Content freshness is something we talk about a lot in SEO. Google says that freshness is one of its ranking signals, but its Information retrieval based on historical data patent also indicates that freshness is more important for some types of content than others.
This micro case study in freshness arose out of a business owner’s request to look into why they weren’t ranking for their branded terms.
2. Executive Summary
Content freshness is something we talk about a lot in SEO. Google says that
freshness is one of its ranking signals, but its Information retrieval based on
historical data patent also indicates that freshness is more important for some
types of content than others.
This micro case study in freshness arose out of a business owner’s request to
look into why they weren’t ranking for their branded terms.
3. The Subject
The subject is a small business owner who runs a boutique workers’
compensation law firm in Orlando, Florida.
Our firm had designed the subject a website in 2012, but the subject had never
paid for SEO services.
4. The Problem
The subject was not ranking for their branded keywords. In fact, their domain was nowhere to be found
in the first 10 pages of organic Google search results. Personally identifiable information has been
blurred, but as you can see in the picture below, a brand query was returning Facebook, Yelp,
Yellowpages, and other directories in the organic listings, and a branded Knowledge Panel.
5. The Diagnostic
The first step in the diagnostic was to check Google Search Console to see whether there
were any manual actions against the domain, but that was not the case.
6. The Diagnostic
Used Google Search Console’s robots.txt tester to ensure that the file wasn’t blocking
Googlebot from the home page. That was not the case.
7. The Diagnostic
Next, I checked for accidental NoIndex tags placed on the home page or other key pages.

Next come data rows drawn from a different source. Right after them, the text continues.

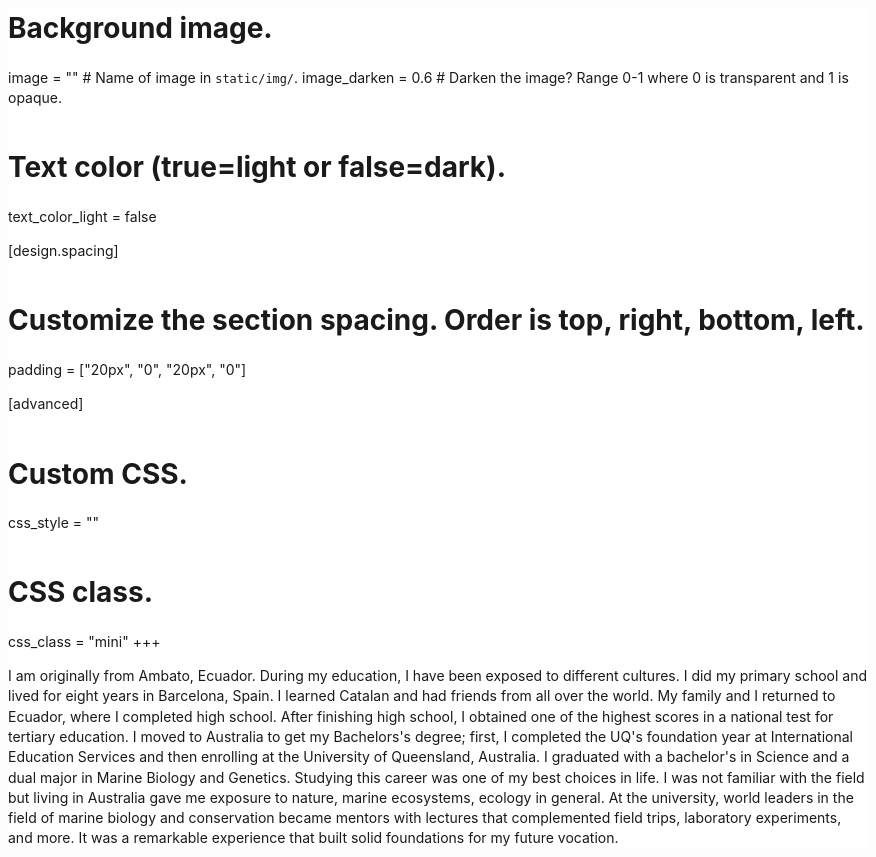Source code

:   # Background image.
  image = ""  # Name of image in `static/img/`.
  image_darken = 0.6  # Darken the image? Range 0-1 where 0 is transparent and 1 is opaque.

  # Text color (true=light or false=dark).
  text_color_light = false

[design.spacing]
  # Customize the section spacing. Order is top, right, bottom, left.
  padding = ["20px", "0", "20px", "0"]

[advanced]
 # Custom CSS. 
 css_style = ""
 
 # CSS class.
 css_class = "mini"
+++

I am originally from Ambato, Ecuador. During my education, I have been exposed to different cultures. I did my primary school and lived for eight years in Barcelona, Spain. I learned Catalan and had friends from all over the world. My family and I returned to Ecuador, where I completed high school. After finishing high school, I obtained one of the highest scores in a national test for tertiary education. I moved to Australia to get my Bachelors's degree; first, I completed the UQ's foundation year at International Education Services and then enrolling at the University of Queensland, Australia. I graduated with a bachelor's in Science and a dual major in Marine Biology and Genetics. Studying this career was one of my best choices in life. I was not familiar with the field but living in Australia gave me exposure to nature, marine ecosystems, ecology in general. At the university, world leaders in the field of marine biology and conservation became mentors with lectures that complemented field trips, laboratory experiments, and more. It was a remarkable experience that built solid foundations for my future vocation.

That also was not the case.
8. The Diagnostic
Next, I checked the index status of submitted URLs in Google Search Console. All but two
pages had been indexed, so we knew Google was able to crawl and index the domain.
9. The Diagnostic
Did an exact-match query on the domain name (“domain.com”) for good measure to make
sure it really was in Google’s index. Query did return the domain.
10. The Diagnostic
I opened the XML sitemap and quickly scanned the “lastmod” dates. Most of the pages
had not been touched for over two years. At this point, it looked like an issue of content
freshness. It seemed like Google was finding other results more relevant than their actual
domain because the domain was updated so infrequently. It just didn’t seem fresh or
relevant anymore.
11. The Solution
Before making any drastic changes, I opted to make small touches to the home
page including:
● Minor content tweaks
● Minor title tag and meta description tweaks
Used Fetch/Submit tool to home page and all linked pages.
12. The Results
The very next day, the same branded query returned their home page as the number one
organic result! Even minimal touches were enough to revive this stale site so its home page
could at least rank for the business’s brand name.